FG raises mining rates by 50 per cent 

The Federal Government through the Ministry of Solid Minerals Development has raised the dues and rates paid by operators in the mining sector.

The Minister of Solid Minerals Development, Dele Alake, announced the price increase at an ongoing press conference at the ministry headquarters on Thursday in Abuja.

He said the government increased a total of 286 rate regimes ranging from 50 per cent to 100 per cent adding that compliance begins immediately.

He also warned that defaulters will have their licenses revoked.

The minister said the review was necessary due to the paucity of funds repatriated to the coffers of the government by operators.

He said the new increase will also assist the ministry enhance the ease of doing business in the sector.

Alake added that relevant stakeholders were involved in deciding the new rates adding that all parties unanimously accepted the increase.

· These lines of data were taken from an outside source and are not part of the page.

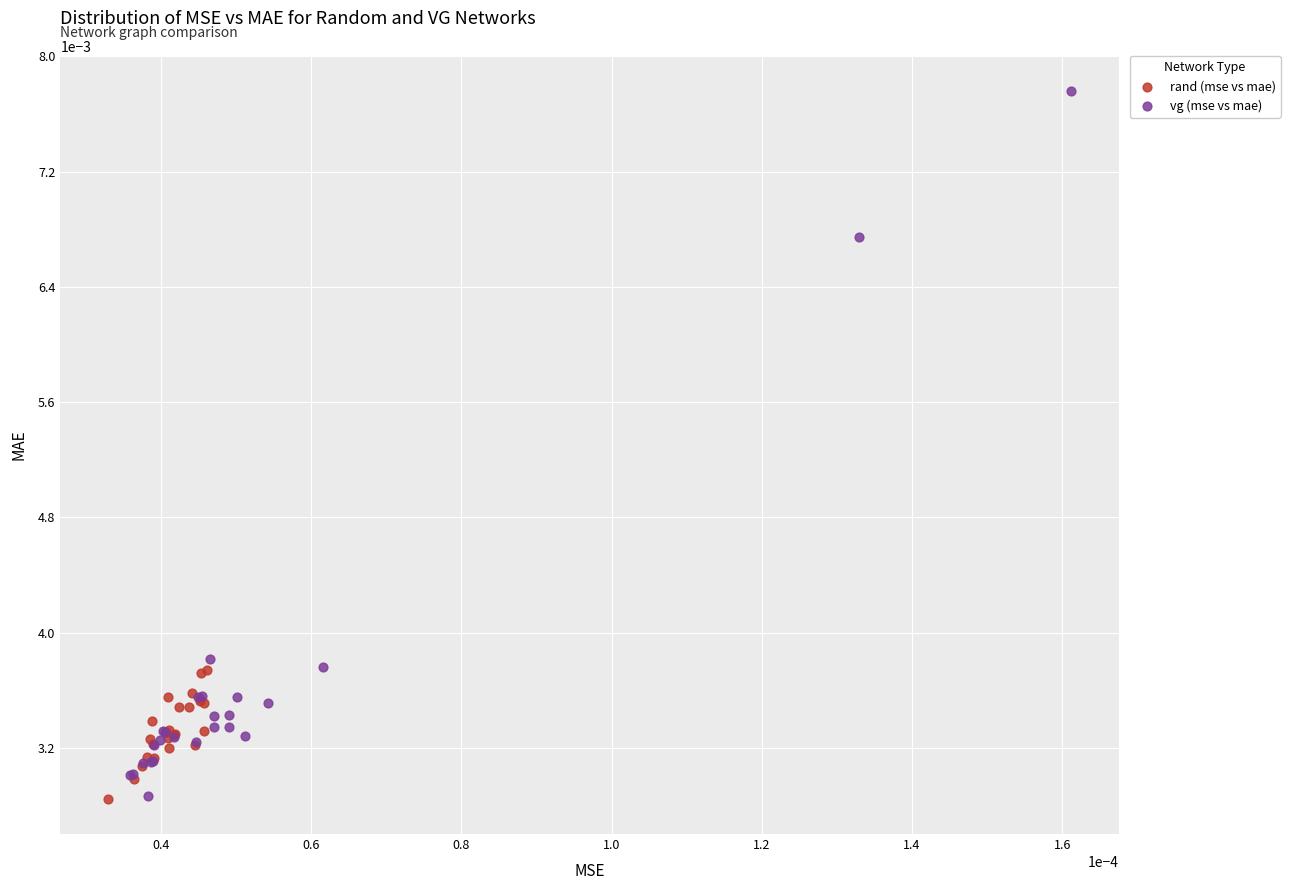

Which series has the largest Y range (max minus min)?

vg (mse vs mae)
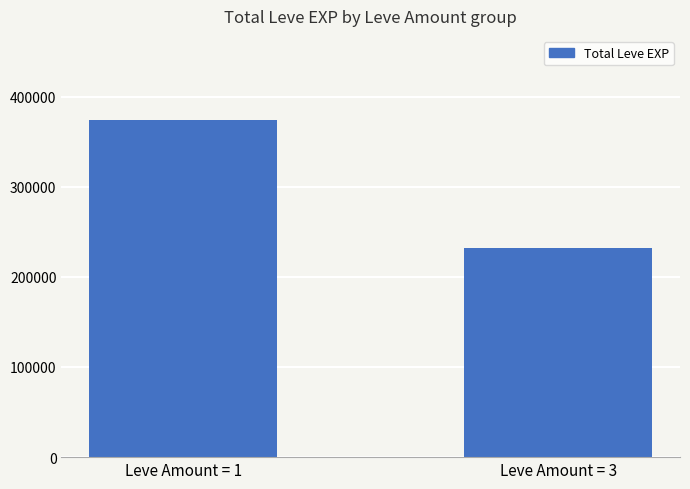

What is the value of the 1st bar from the left?

373790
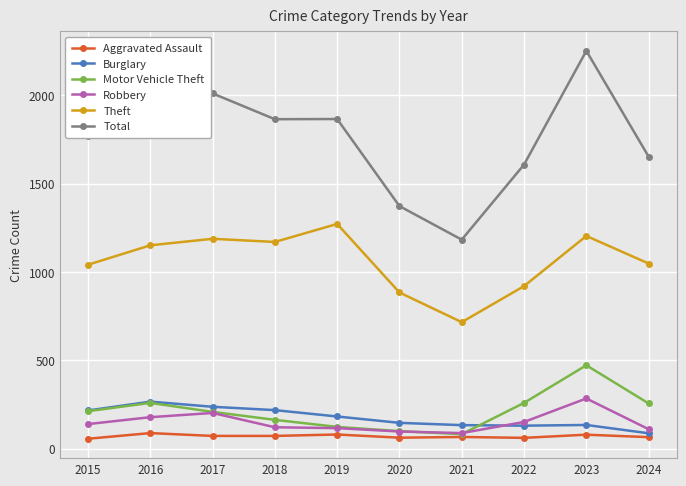

The value of Theft at 2022 is 920. True or false?

True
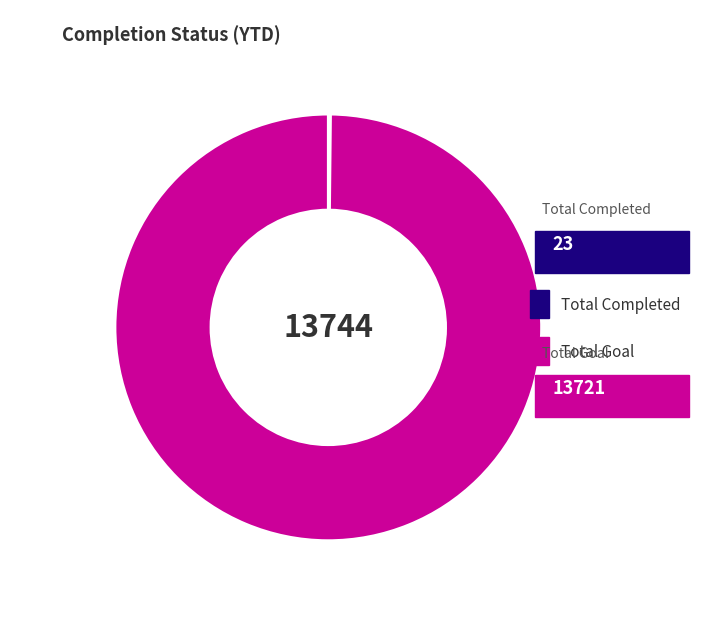

Which slice represents more than half of the pie?

Total Goal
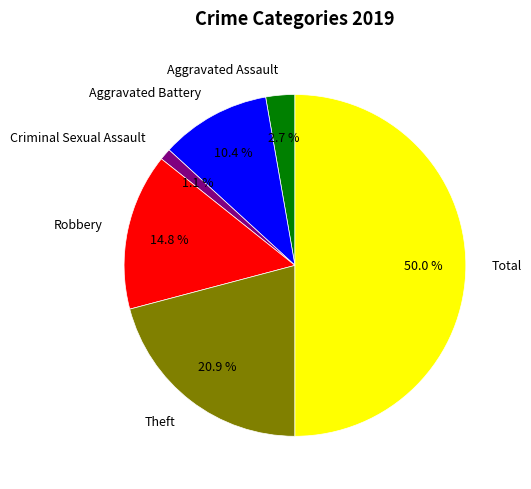

Which slice is the smallest?

Criminal Sexual Assault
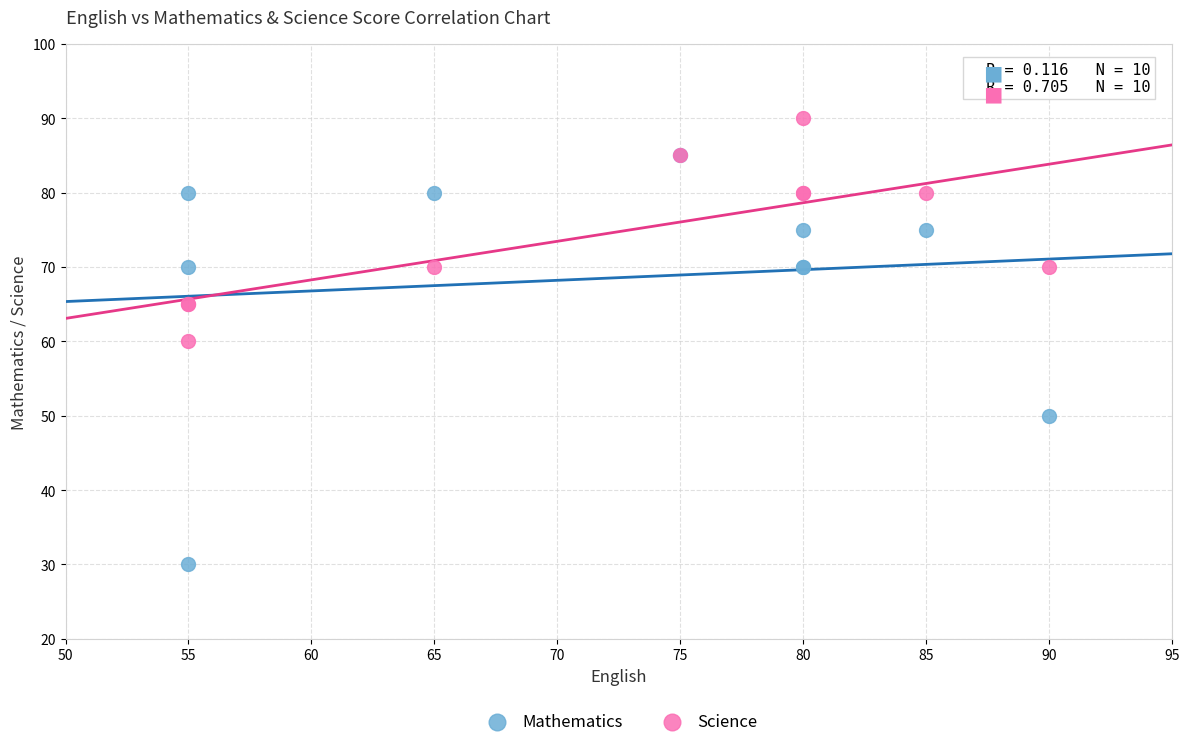

In the Mathematics series, what Y value is closest to 57?

50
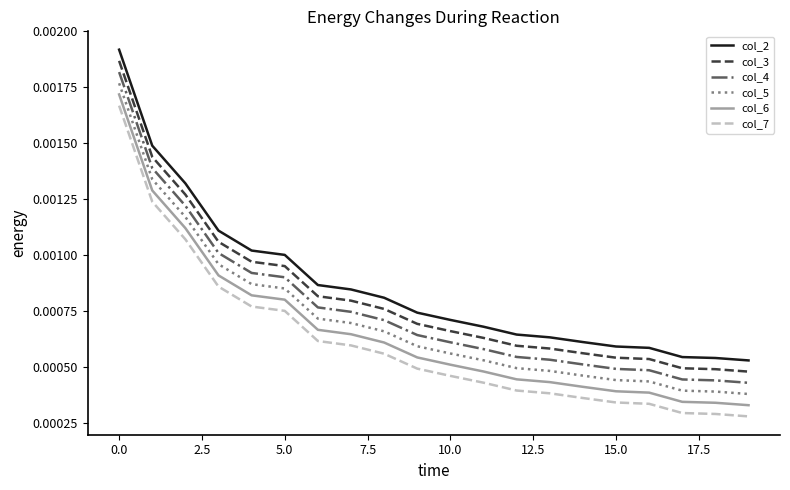

Rank the series by their average value, from highest to lowest.

col_2, col_3, col_4, col_5, col_6, col_7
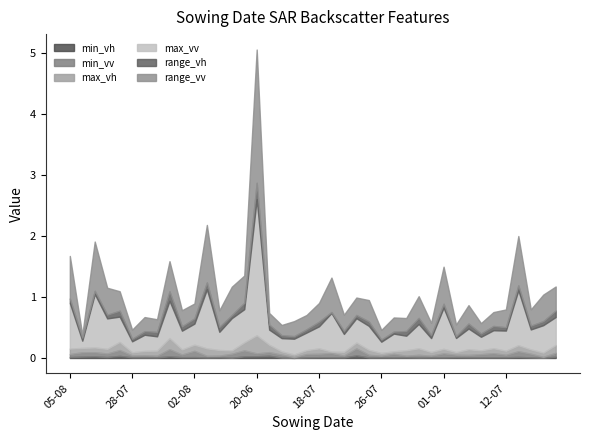

At how many categories does at least one series exceed 0?

40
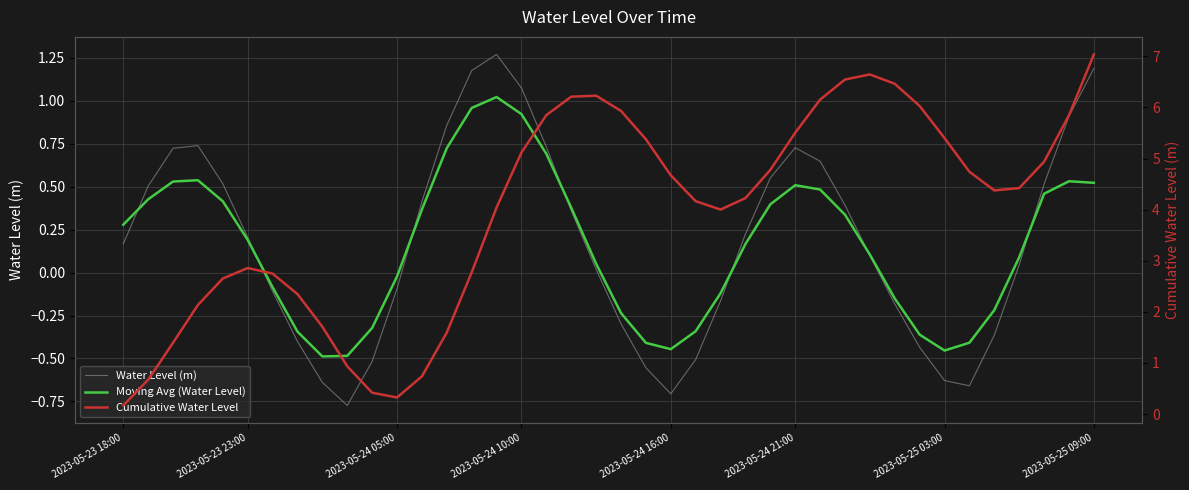

What is the minimum value shown in the chart?

-0.8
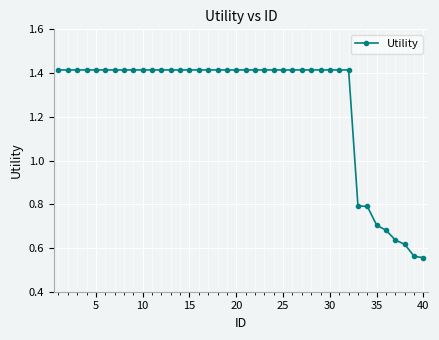

Count the values in the range 1 to 2.

32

He said, “It is therefore equitable that those who use these services to invest in the mining sector and make profits from it should be on the frontlines of the government’s efforts to recoup rather than pass it to poor Nigerians.

“Thus, in line with the powers conferred on me by the Mining and Minerals Act 2007, I set up a committee of the directors of departments and directors-general of agencies under the ministry and charged them with the mandate to work out new rates to justify governments’ investment in the service infrastructures and to cope with the expected meteoric spike in the traffic of applicants besieging the regulatory machinery.

“Today we are taking a significant step in efforts to implement the seven-point agenda to reposition the sector and international competitiveness by announcing a new regime of rates and charges for various services, departments and agencies.

“This is given qualitative measures and technological capacity upgrades implemented in recent times to raise the level of technical efficiency and improve the traffic of transactions and cope with business interest.”